L’odeur du café et du chocolat chaud se mêlait à celle des viennoiseries dans une lourde atmosphère. Tant les garçons que les filles autour de la table luttaient contre le sommeil.
Par pur miracle, Steve et Kyle avaient décidé de tenir leur promesse concernant leurs péripéties nocturnes. Ils ne mouflèrent pas, au fond peut-être un peu honteux des dossiers sortis durant la nuit.
Les cernes que portaient les filles indiquaient qu’elles s’étaient tout autant amusées. Ce n’était malheureusement pas le cas de Kimi qui n’osait plus lever le nez de son assiette.
Alors qu’elle se sentait un peu plus légère depuis sa discussion avec Laure et qu’elle avait passé un excellent moment la veille, ce troisième jour commençait mal. Elle avait presque envie de se couvrir de la capuche de son sweat, ultra mal à l’aise des regards de Sky pour peu qu’il lui en avait envoyés.
Le surnom de roi lui collait parfaitement à la peau, mais davantage lorsqu’il était en colère.
Statuant en oblique de la blonde, il paraissait prétentieux, mangeant bruyamment et de manière à ce qu’on le remarque. Il pouvait se montrer extrêmement condescendant et encore plus quand il sentait fatigué et seul. L’air des garçons lorsqu’Ulys avait lâché l’histoire du baiser lui revenait sans cesse en tête et le mettait un peu plus en rogne à chaque fois. Comme d’habitude, il passait non seulement ses nerfs sur les personnes concernées, mais sur celles qui ne l’étaient pas non plus. Kimi n’aurait su dire pourquoi il était énervé, mais elle sentait bien la pression qui tombait sur ses épaules.
Agacée, elle décida de répondre à un de ses regards, mais bien moins méchamment que lui. À ce moment-là, il détourna les yeux vers Loyd. Puis, il se rappela que son seul repère s’était aussi bien amusé de la situation.
Il souffla un bon coup pour marquer encore plus son mécontentement et décida de remonter dans sa chambre. Il était de toute manière bien trop crevé pour skier.
Tout de suite, son départ lança la conversation :
- Il a quoi le gamin, fit Faye avec de gros yeux, sexy de bon matin dans un ensemble confortable unicolore.
- Je n’aime vraiment pas quand il agit de cette manière, ajouta Nice qui tartinait de la confiture sur son pain, à la fois déçue et légèrement fâchée qu’il mette une si mauvaise ambiance à lui tout seul.

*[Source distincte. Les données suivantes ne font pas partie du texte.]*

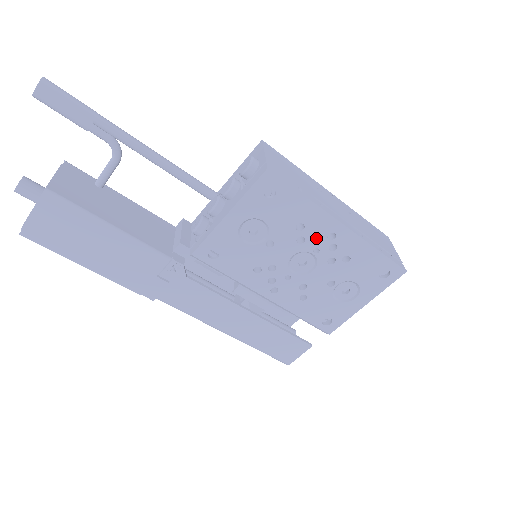
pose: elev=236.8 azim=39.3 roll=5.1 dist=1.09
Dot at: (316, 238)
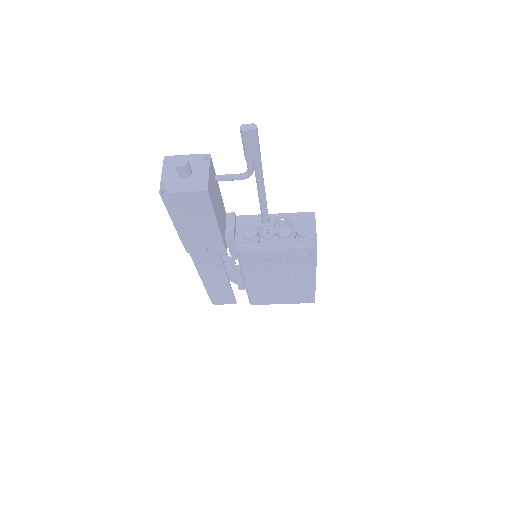
Dot at: (299, 276)
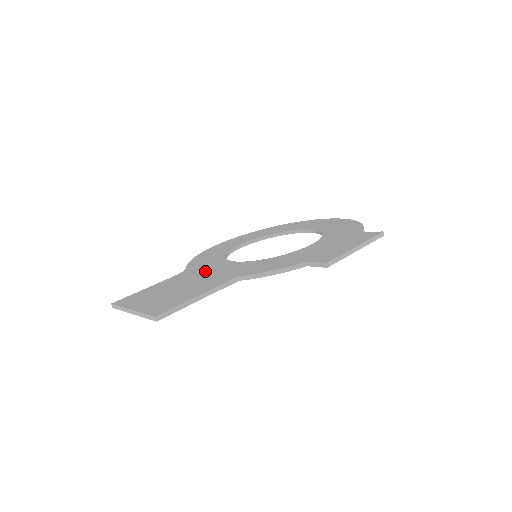
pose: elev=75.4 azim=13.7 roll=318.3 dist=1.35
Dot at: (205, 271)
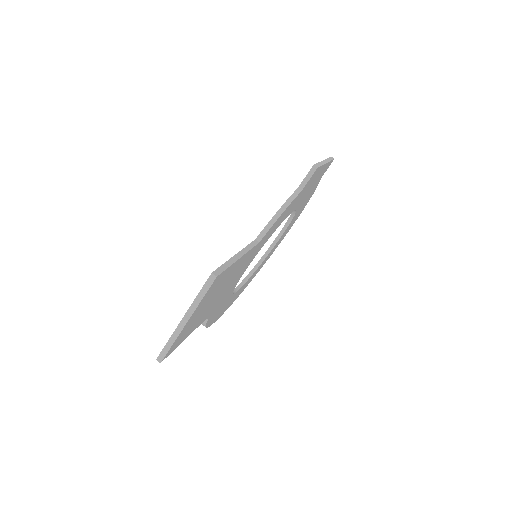
Dot at: occluded
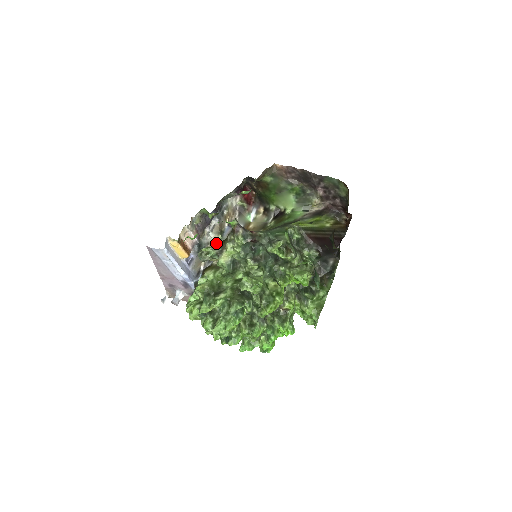
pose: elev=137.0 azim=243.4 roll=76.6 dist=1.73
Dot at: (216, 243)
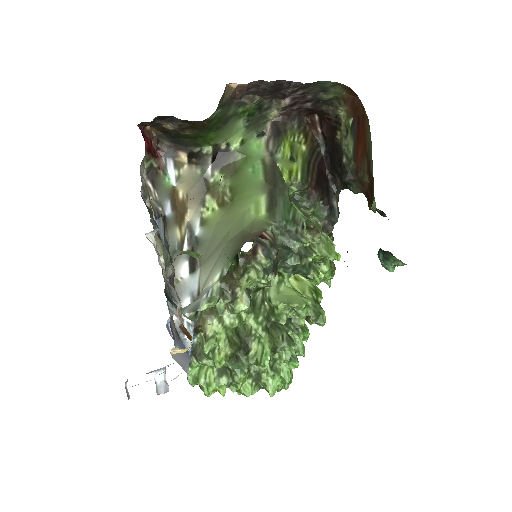
Dot at: occluded
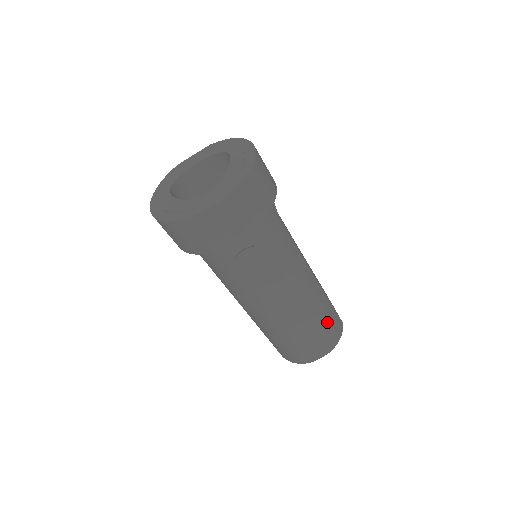
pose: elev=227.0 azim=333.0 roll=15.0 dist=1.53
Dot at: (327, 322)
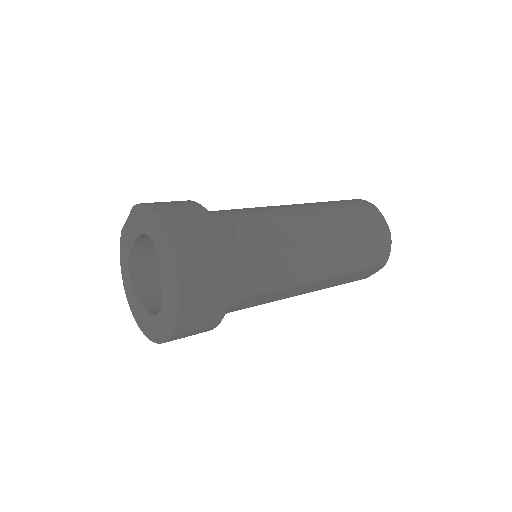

- Les garçons ? On peut avoir une réponse ? leur demanda Laure, toute apprêtée bien qu’elle portât une tenue décontractée, investiguant à la place de Kimi.
Les garçons fermèrent les yeux sur la question, regardant ailleurs. Ils tenaient leur accord de ne pas parler de cette soirée. Même Ulys qui aurait pu en jouer préféra regarder le plafond en arrachant un morceau de croissant entre ses dents. La solidarité masculine avait frappé. Laure croisa les bras à côté de Kimi qui paraissait un peu pitoyable dans son gros pull.
- Ah, vous ne voulez rien dire ? Très bien, hocha-t-elle de la tête.
- On se demande quoi vous avez pu parler, ajouta Faye en piquant indirectement Alex.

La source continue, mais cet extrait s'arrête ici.